Only 90 or so minutes out of Melbs, these four wine stops may just revolutionise your understanding of Victorian wine’s true potential.
* Run by the ever hospitable winemaker and wine historian, Andrew Pattinson and his partner Heather McCormack, Burke & Wills Winery is one of the last and best examples of what boutique winemaking should be. Under hands guided by decades of experience and a broad command of wine history, Burke & Wills crafts a range of wines that capture the best of both Heathcote and global wine traditions. There may be no better capture of the traditional Heathcote Shiraz style than B&W’s glorious 2018 Vat 1 Shiraz. On the other end of the spectrum, their Bordeaux blend (the 2015 Aristocrat) is a more faithful representation of adroit French blending than any import you will find on Australian shelves. And rounding all of that out, their plump and textural Pinot Gris is one of the best whites you’ll find around. Boutique winemaking at its best!
* More than any other player, Condie Estate represents the recent evolution and bright future of Heathcote wine. It has been quite the ride watching Richie Condie’s journey these last five or six years. His wines have always been excellent, but most recently, they are pointing toward a new direction for Heathcote. At their best, Heathcote wines offer a rare and unique marriage of power and restraint. With his increasing focus on the restraint side of that equation, Richie Condie is uncovering an elegance in Heathcote Shiraz heretofore unseen (my wine notes for the 2018 Max Shiraz read: “Wow. Just wow. You sense the volcanic power beneath, but this wine is all Swan Lake across the palate.” And it’s not just Shiraz – Condie is doing something special with Sangiovese as well, that is uncovering at long last this legendary Italian varietal’s true potential in Australian soils. If you are passionate about Australian wine, it would be a sin not to visit Condie Estate.

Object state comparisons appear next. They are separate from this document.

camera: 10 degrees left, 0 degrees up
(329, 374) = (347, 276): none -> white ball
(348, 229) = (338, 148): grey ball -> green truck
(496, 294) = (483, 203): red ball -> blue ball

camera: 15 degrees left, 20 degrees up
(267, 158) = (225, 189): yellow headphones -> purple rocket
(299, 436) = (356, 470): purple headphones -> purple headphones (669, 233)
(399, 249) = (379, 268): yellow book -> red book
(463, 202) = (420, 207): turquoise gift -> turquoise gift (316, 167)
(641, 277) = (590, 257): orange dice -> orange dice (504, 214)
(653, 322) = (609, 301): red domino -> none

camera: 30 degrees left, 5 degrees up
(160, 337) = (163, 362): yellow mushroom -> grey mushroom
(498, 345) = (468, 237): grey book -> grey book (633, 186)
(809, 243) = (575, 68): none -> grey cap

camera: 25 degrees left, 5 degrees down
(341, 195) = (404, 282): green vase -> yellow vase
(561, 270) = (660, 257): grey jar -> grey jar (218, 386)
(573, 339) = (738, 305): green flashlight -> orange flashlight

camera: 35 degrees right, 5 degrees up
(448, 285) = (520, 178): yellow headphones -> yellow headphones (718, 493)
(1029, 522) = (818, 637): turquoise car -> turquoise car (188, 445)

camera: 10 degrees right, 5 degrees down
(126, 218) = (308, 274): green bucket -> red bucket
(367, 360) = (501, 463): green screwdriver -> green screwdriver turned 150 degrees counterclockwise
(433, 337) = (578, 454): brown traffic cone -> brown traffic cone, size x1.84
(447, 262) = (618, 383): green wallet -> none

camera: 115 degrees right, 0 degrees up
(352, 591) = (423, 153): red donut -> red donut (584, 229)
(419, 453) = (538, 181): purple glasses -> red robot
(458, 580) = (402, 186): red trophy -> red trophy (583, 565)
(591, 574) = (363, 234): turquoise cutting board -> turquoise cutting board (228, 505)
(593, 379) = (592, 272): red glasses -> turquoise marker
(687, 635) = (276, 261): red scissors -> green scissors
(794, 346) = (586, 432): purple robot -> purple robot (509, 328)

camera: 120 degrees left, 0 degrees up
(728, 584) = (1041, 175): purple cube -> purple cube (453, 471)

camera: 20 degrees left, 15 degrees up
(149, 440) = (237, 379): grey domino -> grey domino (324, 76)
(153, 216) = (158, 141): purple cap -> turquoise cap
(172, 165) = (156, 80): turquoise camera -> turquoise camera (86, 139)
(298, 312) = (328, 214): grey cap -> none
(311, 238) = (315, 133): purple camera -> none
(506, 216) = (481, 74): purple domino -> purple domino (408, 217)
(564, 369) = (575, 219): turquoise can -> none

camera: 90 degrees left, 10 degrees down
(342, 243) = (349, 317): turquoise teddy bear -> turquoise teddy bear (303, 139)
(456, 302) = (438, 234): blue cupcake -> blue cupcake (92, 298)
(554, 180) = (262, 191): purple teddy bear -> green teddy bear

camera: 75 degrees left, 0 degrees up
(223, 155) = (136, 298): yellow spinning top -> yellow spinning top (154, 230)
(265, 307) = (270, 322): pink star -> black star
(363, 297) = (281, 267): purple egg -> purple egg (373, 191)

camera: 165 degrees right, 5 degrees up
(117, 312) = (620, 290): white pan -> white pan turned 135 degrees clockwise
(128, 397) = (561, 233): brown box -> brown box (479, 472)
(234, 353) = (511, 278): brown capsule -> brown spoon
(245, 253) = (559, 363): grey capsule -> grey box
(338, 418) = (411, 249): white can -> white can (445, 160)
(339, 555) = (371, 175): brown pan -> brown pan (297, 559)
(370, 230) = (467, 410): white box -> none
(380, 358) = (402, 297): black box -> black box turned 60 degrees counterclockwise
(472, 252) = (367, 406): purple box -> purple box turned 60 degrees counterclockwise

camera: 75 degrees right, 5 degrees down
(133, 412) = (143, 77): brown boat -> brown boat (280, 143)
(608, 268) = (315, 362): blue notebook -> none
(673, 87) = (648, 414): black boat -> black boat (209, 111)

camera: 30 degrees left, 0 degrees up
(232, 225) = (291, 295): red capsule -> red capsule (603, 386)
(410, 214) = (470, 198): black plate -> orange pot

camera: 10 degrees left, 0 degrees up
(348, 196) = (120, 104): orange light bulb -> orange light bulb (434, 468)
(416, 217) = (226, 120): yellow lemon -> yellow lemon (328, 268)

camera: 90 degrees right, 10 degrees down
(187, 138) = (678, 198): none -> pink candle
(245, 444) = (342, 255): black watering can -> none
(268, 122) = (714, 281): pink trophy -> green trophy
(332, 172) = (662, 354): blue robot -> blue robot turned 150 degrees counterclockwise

* She Oak Hill Vineyard is one of modern Heathcote’s founding vineyards (alongside such icons as Jasper Hill and Wild Duck Creek) and its wines live up to if not surpass the region’s rich history. Their 2015 and 2017 Shiraz are simply two of the most sublime examples of this variety to be found in Australia. And alongside the wines, the She Oak experience is priceless. We know of no other winery in Australia where you can still do a vertical tasting of five vintages of Shiraz from one of an iconic region’s most famed vineyards, and each next drop is incomprehensibly more astounding than the jaw-dropping wine before. And what may be most refreshing of all to us is that She Oak never got caught up in its own fame, legend, or hubris. To this day, if you book a tasting (She Oaks has no cellar door as such), Jane Leckie (from the owning family) herself will meet you at the vineyard and guide you through a tasting rich in history and personal experience. We pinch ourselves every time we visit. She Oak Hill is our best dream of wine. You simply cannot find better Shiraz, and that it can be had for $30 a bottle … a dream indeed …
* Not much on the socials and mostly quite private, The Bridge Vineyard flies well under most radars. And while we always find this surprising, given the stature of their wines, it is so much the better for visitors. The Bridge Vineyard is never overrun by tourists, which means you’ll get to spend plenty of time with veteran winemaker, Lindsay Ross as you go through his formidable range of wines. With a focus more on quality and less on the commercial aspects of the trade, the Bridge offers a suite of wines crafted at a level of winemaking you just don’t see much of any more (e.g., years (plural!) in oak, years in the bottle, hand picking, etc etc etc). The focus on quality pays in spades with a range of wines that are powerful, imminently structured, and immediately satisfying – and all at better than reasonable prices. The Bridge also offers some of the only Malbec to be found around Heathcote and one of the region’s punchies rosés.
Wineries like the ones above are how we fell in love with wine in the first place. They are #WhyWeLoveWine. Long live the best of Heathcote!!!